(Change detection data)
-- Opening Marker --
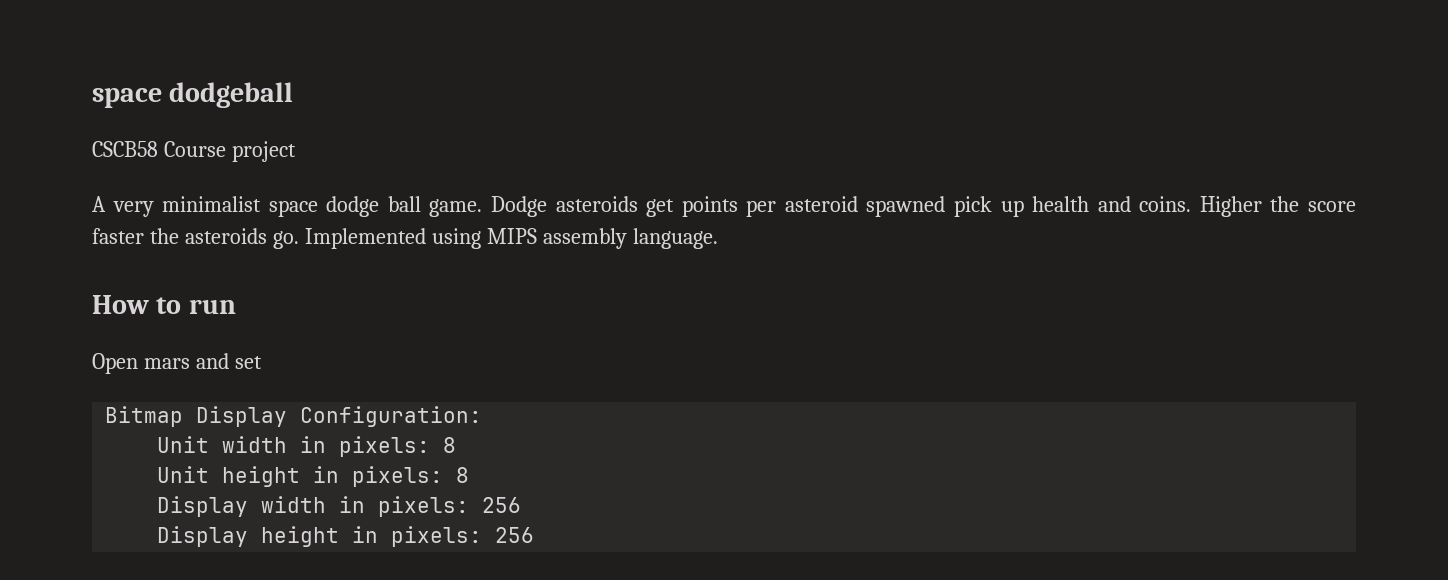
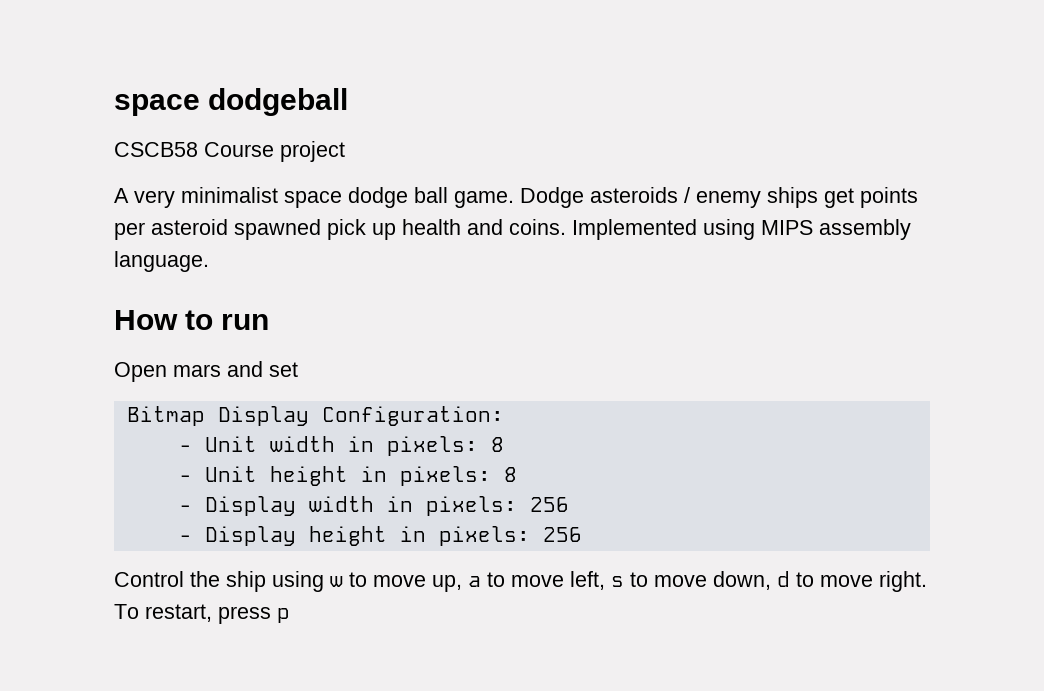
(638, 204) none -> [684,187,818,208] / enemy ships
[1199,196,1357,217] [92,228,299,249] Higher the score faster the asteroids go. -> (566, 227) none
(483, 416) none -> [178,445,192,452] -
(457, 445) none -> [178,475,192,482] -
(470, 475) none -> [178,505,192,512] -
(522, 505) none -> [178,535,192,542] -
(535, 535) none -> [114,571,927,592] [114,604,290,624] // Control the ship using w to move up, a to move left, s to move down, d to move right. To restart, press p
-- Closing Marker --
» PROBLEM TO SOLVE:
Your task is to write out, exactly, the line that contains "(457, 445) none" and each line after it to the end of the data, with no other lines.

» EXPECTED ANSWER:
(457, 445) none -> [178,475,192,482] -
(470, 475) none -> [178,505,192,512] -
(522, 505) none -> [178,535,192,542] -
(535, 535) none -> [114,571,927,592] [114,604,290,624] // Control the ship using w to move up, a to move left, s to move down, d to move right. To restart, press p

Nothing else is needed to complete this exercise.